Task | Please copy every line of the listing below, keeping each character unchanged.

_ _ _ _ _

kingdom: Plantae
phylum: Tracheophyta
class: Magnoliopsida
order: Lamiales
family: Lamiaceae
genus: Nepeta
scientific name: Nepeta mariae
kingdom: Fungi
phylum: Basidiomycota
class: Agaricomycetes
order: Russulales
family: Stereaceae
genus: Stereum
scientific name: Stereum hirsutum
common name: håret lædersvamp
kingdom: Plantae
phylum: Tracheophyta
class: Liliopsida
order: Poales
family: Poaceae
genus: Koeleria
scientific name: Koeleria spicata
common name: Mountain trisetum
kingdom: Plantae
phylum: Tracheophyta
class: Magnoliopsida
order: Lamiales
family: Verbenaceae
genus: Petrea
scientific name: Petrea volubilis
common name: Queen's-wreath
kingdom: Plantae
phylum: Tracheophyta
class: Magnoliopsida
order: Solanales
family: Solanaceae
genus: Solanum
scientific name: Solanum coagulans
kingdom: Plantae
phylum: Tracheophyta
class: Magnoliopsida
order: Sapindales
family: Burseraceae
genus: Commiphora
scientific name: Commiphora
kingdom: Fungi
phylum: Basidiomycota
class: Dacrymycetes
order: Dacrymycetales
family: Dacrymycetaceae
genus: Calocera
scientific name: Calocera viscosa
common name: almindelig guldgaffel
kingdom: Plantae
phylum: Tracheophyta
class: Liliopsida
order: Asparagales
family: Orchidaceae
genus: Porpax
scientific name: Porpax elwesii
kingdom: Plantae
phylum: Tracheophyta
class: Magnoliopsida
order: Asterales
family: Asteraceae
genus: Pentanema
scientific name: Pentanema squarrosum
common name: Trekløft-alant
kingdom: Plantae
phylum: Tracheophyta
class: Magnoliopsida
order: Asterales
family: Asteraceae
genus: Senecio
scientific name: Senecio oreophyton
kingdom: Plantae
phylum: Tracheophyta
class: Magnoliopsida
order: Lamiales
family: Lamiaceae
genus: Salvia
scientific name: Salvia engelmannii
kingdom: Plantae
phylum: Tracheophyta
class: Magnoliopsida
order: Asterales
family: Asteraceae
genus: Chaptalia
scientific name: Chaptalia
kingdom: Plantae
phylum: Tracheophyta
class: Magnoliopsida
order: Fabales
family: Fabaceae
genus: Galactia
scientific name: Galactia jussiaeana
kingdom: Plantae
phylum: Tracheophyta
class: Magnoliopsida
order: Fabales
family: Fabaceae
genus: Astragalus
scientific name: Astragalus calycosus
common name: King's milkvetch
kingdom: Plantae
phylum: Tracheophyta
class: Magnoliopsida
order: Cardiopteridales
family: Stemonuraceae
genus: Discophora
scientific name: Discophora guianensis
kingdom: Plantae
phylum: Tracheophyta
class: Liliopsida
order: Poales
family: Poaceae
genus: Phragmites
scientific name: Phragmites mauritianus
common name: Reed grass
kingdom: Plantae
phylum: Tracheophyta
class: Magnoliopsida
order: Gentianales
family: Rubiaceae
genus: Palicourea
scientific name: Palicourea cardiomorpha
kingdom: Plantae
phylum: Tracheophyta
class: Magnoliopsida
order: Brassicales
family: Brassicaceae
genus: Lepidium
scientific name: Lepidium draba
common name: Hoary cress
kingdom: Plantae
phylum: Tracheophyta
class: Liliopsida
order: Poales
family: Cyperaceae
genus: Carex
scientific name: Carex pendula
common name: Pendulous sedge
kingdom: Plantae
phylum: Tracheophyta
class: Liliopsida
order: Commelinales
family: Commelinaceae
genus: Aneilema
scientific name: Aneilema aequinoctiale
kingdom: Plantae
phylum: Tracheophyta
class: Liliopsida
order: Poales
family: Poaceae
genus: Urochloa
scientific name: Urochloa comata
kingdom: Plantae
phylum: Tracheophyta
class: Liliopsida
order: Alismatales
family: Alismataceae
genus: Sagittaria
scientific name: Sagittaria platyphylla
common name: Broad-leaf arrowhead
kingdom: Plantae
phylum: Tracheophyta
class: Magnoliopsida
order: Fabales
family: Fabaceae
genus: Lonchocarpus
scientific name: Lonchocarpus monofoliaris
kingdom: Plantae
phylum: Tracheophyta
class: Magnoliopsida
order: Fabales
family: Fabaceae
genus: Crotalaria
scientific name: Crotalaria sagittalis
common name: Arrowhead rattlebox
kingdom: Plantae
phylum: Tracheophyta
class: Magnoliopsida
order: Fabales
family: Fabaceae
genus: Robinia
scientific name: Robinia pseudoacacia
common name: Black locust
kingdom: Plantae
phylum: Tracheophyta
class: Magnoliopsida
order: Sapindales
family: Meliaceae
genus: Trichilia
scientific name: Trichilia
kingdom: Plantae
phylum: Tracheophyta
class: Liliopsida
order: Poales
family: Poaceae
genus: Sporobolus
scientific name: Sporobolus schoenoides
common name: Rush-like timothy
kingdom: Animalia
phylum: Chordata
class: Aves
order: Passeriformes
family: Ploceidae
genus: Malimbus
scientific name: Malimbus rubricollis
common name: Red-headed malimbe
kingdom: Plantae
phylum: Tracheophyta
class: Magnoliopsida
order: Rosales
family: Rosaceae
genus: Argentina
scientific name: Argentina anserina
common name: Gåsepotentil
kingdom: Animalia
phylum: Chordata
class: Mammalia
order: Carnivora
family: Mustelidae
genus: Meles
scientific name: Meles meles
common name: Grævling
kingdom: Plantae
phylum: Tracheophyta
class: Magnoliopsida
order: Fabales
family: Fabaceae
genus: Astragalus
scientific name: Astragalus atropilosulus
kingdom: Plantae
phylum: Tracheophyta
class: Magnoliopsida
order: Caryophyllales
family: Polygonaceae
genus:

_ _ _ _ _

Solution to the problem |
kingdom: Plantae
phylum: Tracheophyta
class: Magnoliopsida
order: Lamiales
family: Lamiaceae
genus: Nepeta
scientific name: Nepeta mariae
kingdom: Fungi
phylum: Basidiomycota
class: Agaricomycetes
order: Russulales
family: Stereaceae
genus: Stereum
scientific name: Stereum hirsutum
common name: håret lædersvamp
kingdom: Plantae
phylum: Tracheophyta
class: Liliopsida
order: Poales
family: Poaceae
genus: Koeleria
scientific name: Koeleria spicata
common name: Mountain trisetum
kingdom: Plantae
phylum: Tracheophyta
class: Magnoliopsida
order: Lamiales
family: Verbenaceae
genus: Petrea
scientific name: Petrea volubilis
common name: Queen's-wreath
kingdom: Plantae
phylum: Tracheophyta
class: Magnoliopsida
order: Solanales
family: Solanaceae
genus: Solanum
scientific name: Solanum coagulans
kingdom: Plantae
phylum: Tracheophyta
class: Magnoliopsida
order: Sapindales
family: Burseraceae
genus: Commiphora
scientific name: Commiphora
kingdom: Fungi
phylum: Basidiomycota
class: Dacrymycetes
order: Dacrymycetales
family: Dacrymycetaceae
genus: Calocera
scientific name: Calocera viscosa
common name: almindelig guldgaffel
kingdom: Plantae
phylum: Tracheophyta
class: Liliopsida
order: Asparagales
family: Orchidaceae
genus: Porpax
scientific name: Porpax elwesii
kingdom: Plantae
phylum: Tracheophyta
class: Magnoliopsida
order: Asterales
family: Asteraceae
genus: Pentanema
scientific name: Pentanema squarrosum
common name: Trekløft-alant
kingdom: Plantae
phylum: Tracheophyta
class: Magnoliopsida
order: Asterales
family: Asteraceae
genus: Senecio
scientific name: Senecio oreophyton
kingdom: Plantae
phylum: Tracheophyta
class: Magnoliopsida
order: Lamiales
family: Lamiaceae
genus: Salvia
scientific name: Salvia engelmannii
kingdom: Plantae
phylum: Tracheophyta
class: Magnoliopsida
order: Asterales
family: Asteraceae
genus: Chaptalia
scientific name: Chaptalia
kingdom: Plantae
phylum: Tracheophyta
class: Magnoliopsida
order: Fabales
family: Fabaceae
genus: Galactia
scientific name: Galactia jussiaeana
kingdom: Plantae
phylum: Tracheophyta
class: Magnoliopsida
order: Fabales
family: Fabaceae
genus: Astragalus
scientific name: Astragalus calycosus
common name: King's milkvetch
kingdom: Plantae
phylum: Tracheophyta
class: Magnoliopsida
order: Cardiopteridales
family: Stemonuraceae
genus: Discophora
scientific name: Discophora guianensis
kingdom: Plantae
phylum: Tracheophyta
class: Liliopsida
order: Poales
family: Poaceae
genus: Phragmites
scientific name: Phragmites mauritianus
common name: Reed grass
kingdom: Plantae
phylum: Tracheophyta
class: Magnoliopsida
order: Gentianales
family: Rubiaceae
genus: Palicourea
scientific name: Palicourea cardiomorpha
kingdom: Plantae
phylum: Tracheophyta
class: Magnoliopsida
order: Brassicales
family: Brassicaceae
genus: Lepidium
scientific name: Lepidium draba
common name: Hoary cress
kingdom: Plantae
phylum: Tracheophyta
class: Liliopsida
order: Poales
family: Cyperaceae
genus: Carex
scientific name: Carex pendula
common name: Pendulous sedge
kingdom: Plantae
phylum: Tracheophyta
class: Liliopsida
order: Commelinales
family: Commelinaceae
genus: Aneilema
scientific name: Aneilema aequinoctiale
kingdom: Plantae
phylum: Tracheophyta
class: Liliopsida
order: Poales
family: Poaceae
genus: Urochloa
scientific name: Urochloa comata
kingdom: Plantae
phylum: Tracheophyta
class: Liliopsida
order: Alismatales
family: Alismataceae
genus: Sagittaria
scientific name: Sagittaria platyphylla
common name: Broad-leaf arrowhead
kingdom: Plantae
phylum: Tracheophyta
class: Magnoliopsida
order: Fabales
family: Fabaceae
genus: Lonchocarpus
scientific name: Lonchocarpus monofoliaris
kingdom: Plantae
phylum: Tracheophyta
class: Magnoliopsida
order: Fabales
family: Fabaceae
genus: Crotalaria
scientific name: Crotalaria sagittalis
common name: Arrowhead rattlebox
kingdom: Plantae
phylum: Tracheophyta
class: Magnoliopsida
order: Fabales
family: Fabaceae
genus: Robinia
scientific name: Robinia pseudoacacia
common name: Black locust
kingdom: Plantae
phylum: Tracheophyta
class: Magnoliopsida
order: Sapindales
family: Meliaceae
genus: Trichilia
scientific name: Trichilia
kingdom: Plantae
phylum: Tracheophyta
class: Liliopsida
order: Poales
family: Poaceae
genus: Sporobolus
scientific name: Sporobolus schoenoides
common name: Rush-like timothy
kingdom: Animalia
phylum: Chordata
class: Aves
order: Passeriformes
family: Ploceidae
genus: Malimbus
scientific name: Malimbus rubricollis
common name: Red-headed malimbe
kingdom: Plantae
phylum: Tracheophyta
class: Magnoliopsida
order: Rosales
family: Rosaceae
genus: Argentina
scientific name: Argentina anserina
common name: Gåsepotentil
kingdom: Animalia
phylum: Chordata
class: Mammalia
order: Carnivora
family: Mustelidae
genus: Meles
scientific name: Meles meles
common name: Grævling
kingdom: Plantae
phylum: Tracheophyta
class: Magnoliopsida
order: Fabales
family: Fabaceae
genus: Astragalus
scientific name: Astragalus atropilosulus
kingdom: Plantae
phylum: Tracheophyta
class: Magnoliopsida
order: Caryophyllales
family: Polygonaceae
genus:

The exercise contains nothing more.